→ What the task asks: Beginning at the line that includes "if(counter==N-1)" in the entries below, print each line exactly as it appears, through the last one.

→ Listed entries:

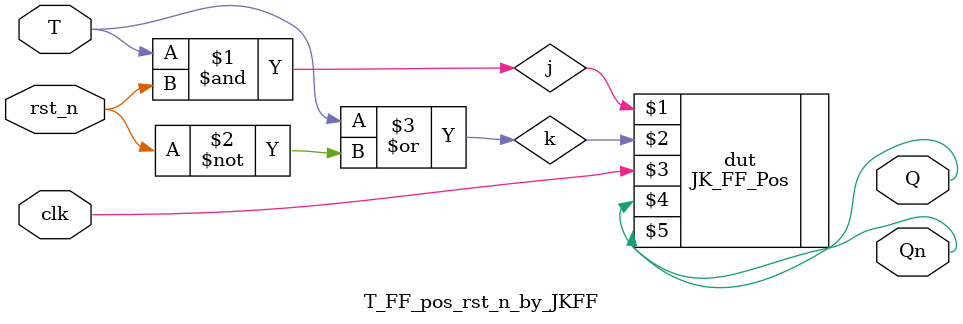
<source format=v>
module T_FF_pos_rst_n_by_JKFF(
input T, clk, rst_n,
output Q,Qn
);

wire j,k;
and and1(j, T, rst_n);
or or1(k, T, ~rst_n);

JK_FF_Pos dut(j,k,clk,Q,Qn);

endmodule

</source>
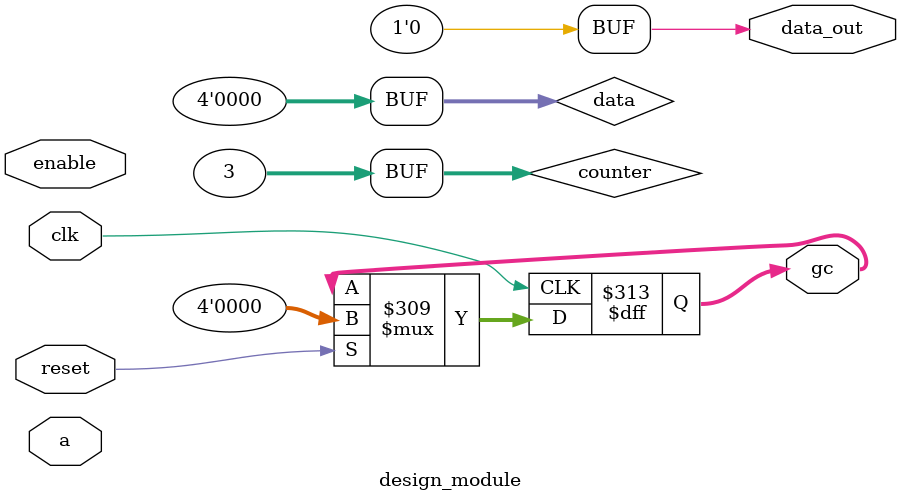
<source format=v>
`timescale 1ns / 1ps


module design_module
#(parameter N=4)
(input wire clk,
input wire enable,
input wire reset,
input wire [N-1:0]a,
output reg [N-1:0]gc,
output reg data_out
);
reg [N-1:0] data;
integer counter;
always @(posedge clk)
   begin
   if(reset)
       begin
        gc<=0;
        data=0;
      end
   if(enable && data_out)
    gc<=data;
   end

always @(a)
    begin
        counter=N-1;
        data=0;
        data_out=0;
    end

always @(data,counter)
    begin
    repeat(N)
    begin
        if(counter==N-1)
            data[counter]=a[counter];
        else
            data[counter]=a[counter]^a[counter+1];
        
       if(counter==0)
        begin
            data_out=1;
        end
        counter=counter-1;
    end
    end
endmodule

</source>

→ Solution for this exercise:
        if(counter==N-1)
            data[counter]=a[counter];
        else
            data[counter]=a[counter]^a[counter+1];
        
       if(counter==0)
        begin
            data_out=1;
        end
        counter=counter-1;
    end
    end
endmodule

</source>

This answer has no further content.